What does a transitive set exactly imply? In set theory, what does it mean for a set to be transitive, and what does it have to do with transitivity of a relation?
 A: A set $X$ is transitive means that $Y \in X$ implies $Y \subset X$. In other words, a set $X$ is transitive whenever $Y \in X$ and $Z \in Y$ implies $Z \in X$. Thus, the $\in$ relation is transitive in this case. 
A: From what I read on wikipedia
A transitive set is one in which inclusion "$\in$" is transitive.
So $A$ is transitive, if whenever for sets $X$ and $Y$ if $Y \in X$ and $X \in A$ then $Y \in A$.

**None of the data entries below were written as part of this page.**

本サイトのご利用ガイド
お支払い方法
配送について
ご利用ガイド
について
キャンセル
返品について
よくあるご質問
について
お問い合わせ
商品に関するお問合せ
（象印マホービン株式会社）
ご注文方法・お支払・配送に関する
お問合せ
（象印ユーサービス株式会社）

This statement is equivalent to and can be restated as:
$A$ is transitive, if whenever the set $X \in A$, it follows that $X \subset A$.

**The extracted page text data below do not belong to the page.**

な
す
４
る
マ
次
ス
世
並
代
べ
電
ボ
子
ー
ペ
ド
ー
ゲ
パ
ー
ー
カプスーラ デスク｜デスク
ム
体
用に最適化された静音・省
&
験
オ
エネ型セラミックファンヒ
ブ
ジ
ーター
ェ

Notice that this refers to elements that are sets, and not urelements (elements that are not sets).
.....
Also, I believe, I could be wrong, that if $A$ is transitive and $X \in A|X \subset A$, that $X$ need not be transitive.  A counter example could be $X=${{1,{2,3}}, 1,{2,3},2,3}.
$X$ has two set elements, {1,{2,3}} and {2,3} which are both subsets of $X$.  {2,3} is vacuously transitive as it has not set elements (only urelements).  But {1,{2,3}} is not transitive as {2,3} $\in$ {1,{2,3}} but {2,3} $\not \subset$ {1,{2,3}}.
I'd appreciate it if someone would correct me if I am wrong and if the definition of transitive would require $X \in A$ be that $X$ is also transitive. (And if so was wikipedia wrong?).  So to make my set "regressively" transitive I'd need $X=$ {{1,{2,3},2,3},1,{2,3},2,3}.
$A$ is transitive if for any set $x$ that is an element of $A$ ($x \in A$) then $x \subset A$.
This impies that if $y \in x$, $x \in A$ and $y$ is a set, then $y \in A$.  Hence the name "transitive".  Inclusion is transitive.